** Text section follows **
Skip to main content

Utilities for training and working with nlp models in pytorch

Project description

xt-nlp

This directory includes the most recent and complete version of the BERT model training code (April 30th 2019).

Training NLP Model

Usage

To train a new BERT model, complete the following steps:

  1. Choose which model you plan to train:

    • Standard BERT-Base-Uncased, BERT-Large-Cased. etc.
      • Recommend using BERT-Base-Uncased: Base is avoid space problems, uncased yields better results
    • BioBERT (Three different versions: PubMed, PMC, PubMed + PMC)
      • Recommend using PubMed + PMC. Find models here. Model also downloaded in INSERT DIR
    • SciBERT
    • Already partially finetuned model (from above)
  2. Specify the file path for the following files below: Note that Standard BERT models are downloaded to a cache directory with pytorch-pretrained-bert

    • If fintuning set s.finetune boolean to True. The following settings depend on the specific model used
      • s.model_config_file : name of model config file for training from fine tuned model
      • s.model_checkpoint_file : name of .bin file for training from fine tuned model
    • Standard BERT:
      • s.model_type: set to bert-base-uncased etc.
      • s.bert_standard_cache: set to path you want to download the pretrained weight to. Note this is optional. If left empty, the weights will download to a default location in the pytorch-pretrained-bert library.
    • BioBERT:
      • s.model_type: set to biobert
      • s.biobert_raw_model_path: path of converted biobert model (see Converting BioBERT from TF to PyTorch
      • s.biobert_vocab_path: path of vocab.txt for BioBERT model
    • SciBERT:
      • currently not supported
  3. Specify output directories for the model, log and results files. Look at the out_path and log_path varibles in run_train.py. A new folder will be created in these directories for each run. Folder names follow the new_folder varible in run_train.py. The following files are created each run:

    • models/[new folder]/ans_type.pkl : list of strings containing all answer types for the run. This file is important! It specifies the order of the answer types!
** End of Text section **
** The data follows **
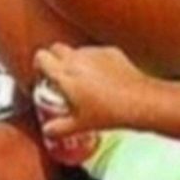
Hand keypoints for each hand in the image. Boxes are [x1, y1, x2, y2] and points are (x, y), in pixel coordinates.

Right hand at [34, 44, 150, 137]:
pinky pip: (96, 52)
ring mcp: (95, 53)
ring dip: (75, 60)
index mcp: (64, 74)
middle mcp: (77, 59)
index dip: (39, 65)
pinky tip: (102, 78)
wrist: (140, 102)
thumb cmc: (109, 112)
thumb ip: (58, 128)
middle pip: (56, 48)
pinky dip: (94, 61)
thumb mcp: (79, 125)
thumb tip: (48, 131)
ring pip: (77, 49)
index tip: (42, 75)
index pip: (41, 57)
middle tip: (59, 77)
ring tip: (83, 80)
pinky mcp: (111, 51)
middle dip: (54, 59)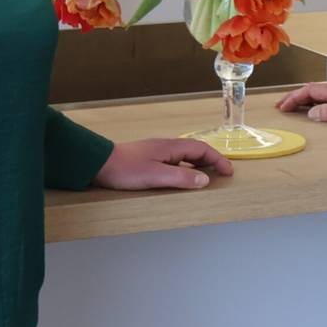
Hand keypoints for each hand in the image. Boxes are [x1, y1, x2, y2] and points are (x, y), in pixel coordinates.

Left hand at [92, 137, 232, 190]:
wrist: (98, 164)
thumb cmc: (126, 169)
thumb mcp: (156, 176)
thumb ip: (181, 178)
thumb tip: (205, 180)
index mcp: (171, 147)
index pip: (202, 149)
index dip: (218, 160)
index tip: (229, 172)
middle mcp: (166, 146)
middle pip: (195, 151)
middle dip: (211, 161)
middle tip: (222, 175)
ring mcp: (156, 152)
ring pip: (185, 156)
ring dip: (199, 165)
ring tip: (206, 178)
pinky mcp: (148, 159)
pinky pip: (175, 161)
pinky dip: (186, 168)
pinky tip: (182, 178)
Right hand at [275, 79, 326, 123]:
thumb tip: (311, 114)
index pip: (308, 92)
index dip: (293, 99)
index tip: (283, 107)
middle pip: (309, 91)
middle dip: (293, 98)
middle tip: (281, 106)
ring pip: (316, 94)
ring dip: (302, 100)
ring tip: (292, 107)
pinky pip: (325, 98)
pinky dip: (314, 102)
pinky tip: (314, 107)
** End of The data **
** The data follows **
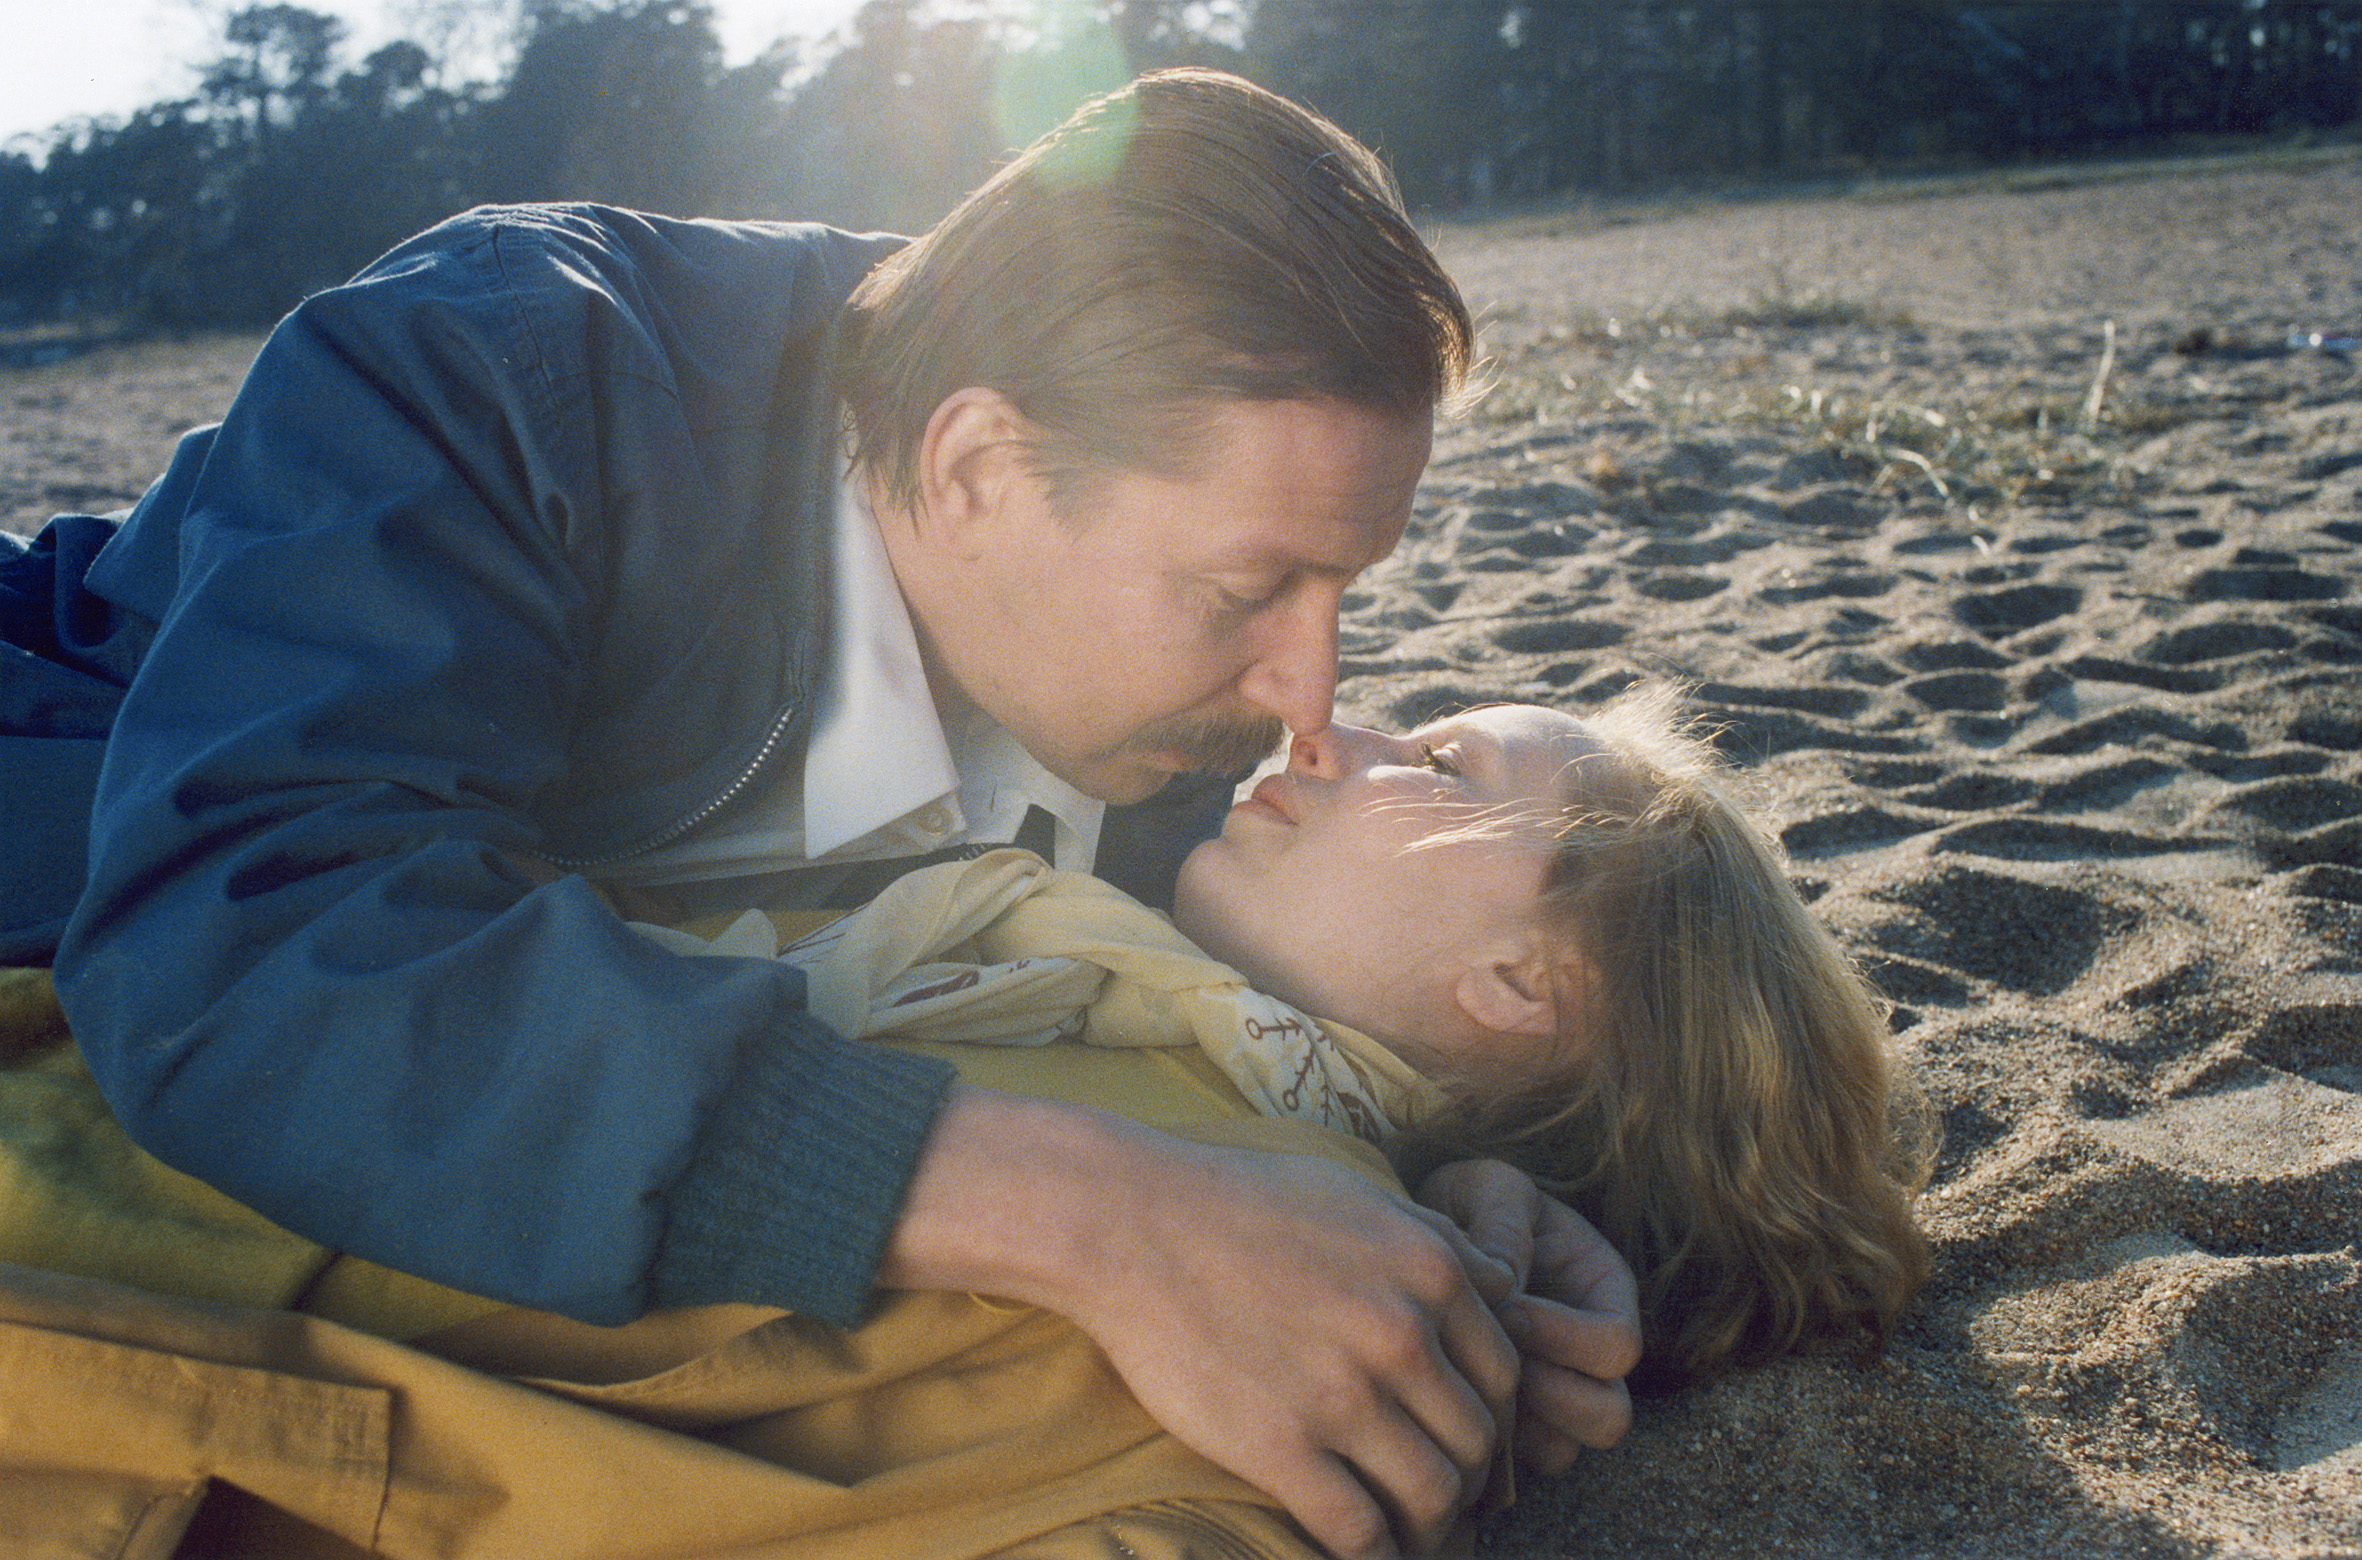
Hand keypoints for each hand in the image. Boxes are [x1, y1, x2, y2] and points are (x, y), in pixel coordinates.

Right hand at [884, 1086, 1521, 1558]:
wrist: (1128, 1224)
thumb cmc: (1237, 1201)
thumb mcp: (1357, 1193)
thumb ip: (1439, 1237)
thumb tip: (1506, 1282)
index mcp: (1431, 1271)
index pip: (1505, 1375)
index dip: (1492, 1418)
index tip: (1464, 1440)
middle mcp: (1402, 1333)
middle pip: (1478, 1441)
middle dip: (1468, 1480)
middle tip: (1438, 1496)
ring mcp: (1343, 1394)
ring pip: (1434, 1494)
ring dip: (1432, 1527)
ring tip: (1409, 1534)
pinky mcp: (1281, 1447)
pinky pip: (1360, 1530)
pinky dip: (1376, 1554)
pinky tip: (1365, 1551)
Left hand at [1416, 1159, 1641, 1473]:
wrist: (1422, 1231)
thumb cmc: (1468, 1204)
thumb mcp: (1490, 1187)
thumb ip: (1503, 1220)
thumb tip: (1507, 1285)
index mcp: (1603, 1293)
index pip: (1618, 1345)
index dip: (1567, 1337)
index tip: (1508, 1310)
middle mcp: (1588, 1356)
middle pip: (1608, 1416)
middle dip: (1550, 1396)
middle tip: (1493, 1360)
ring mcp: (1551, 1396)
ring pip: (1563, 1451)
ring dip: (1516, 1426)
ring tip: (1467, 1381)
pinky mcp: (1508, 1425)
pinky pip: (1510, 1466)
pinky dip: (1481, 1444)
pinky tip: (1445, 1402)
** End of The data **
** The data follows **
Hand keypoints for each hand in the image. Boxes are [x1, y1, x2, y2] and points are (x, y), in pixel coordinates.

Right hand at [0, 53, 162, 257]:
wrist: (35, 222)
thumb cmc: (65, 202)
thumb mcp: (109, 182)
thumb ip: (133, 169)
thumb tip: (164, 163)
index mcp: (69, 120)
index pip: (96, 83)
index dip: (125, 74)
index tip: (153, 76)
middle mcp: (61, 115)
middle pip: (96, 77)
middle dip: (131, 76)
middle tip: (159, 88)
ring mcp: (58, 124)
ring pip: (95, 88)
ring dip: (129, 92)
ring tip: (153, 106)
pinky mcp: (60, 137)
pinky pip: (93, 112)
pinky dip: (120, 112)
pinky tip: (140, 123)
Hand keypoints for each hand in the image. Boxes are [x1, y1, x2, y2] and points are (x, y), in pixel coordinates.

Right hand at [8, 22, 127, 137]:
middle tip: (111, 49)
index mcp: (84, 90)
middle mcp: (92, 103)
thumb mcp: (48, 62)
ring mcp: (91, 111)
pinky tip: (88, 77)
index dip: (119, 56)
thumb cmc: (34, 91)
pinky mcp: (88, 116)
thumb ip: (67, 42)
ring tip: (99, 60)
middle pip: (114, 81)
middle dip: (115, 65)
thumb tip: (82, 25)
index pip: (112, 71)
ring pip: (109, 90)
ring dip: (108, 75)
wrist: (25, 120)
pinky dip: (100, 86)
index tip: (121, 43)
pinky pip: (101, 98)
** End of The data **
What to produce
Duplicate the passage of the BERT training guide between "This directory includes" and "PubMed + PMC)", inclusive. The listing has no connection to the BERT training guide.

Your solution
This directory includes the most recent and complete version of the BERT model training code (April 30th 2019).

Training NLP Model

Usage

To train a new BERT model, complete the following steps:

  1. Choose which model you plan to train:

    • Standard BERT-Base-Uncased, BERT-Large-Cased. etc.
      • Recommend using BERT-Base-Uncased: Base is avoid space problems, uncased yields better results
    • BioBERT (Three different versions: PubMed, PMC, PubMed + PMC)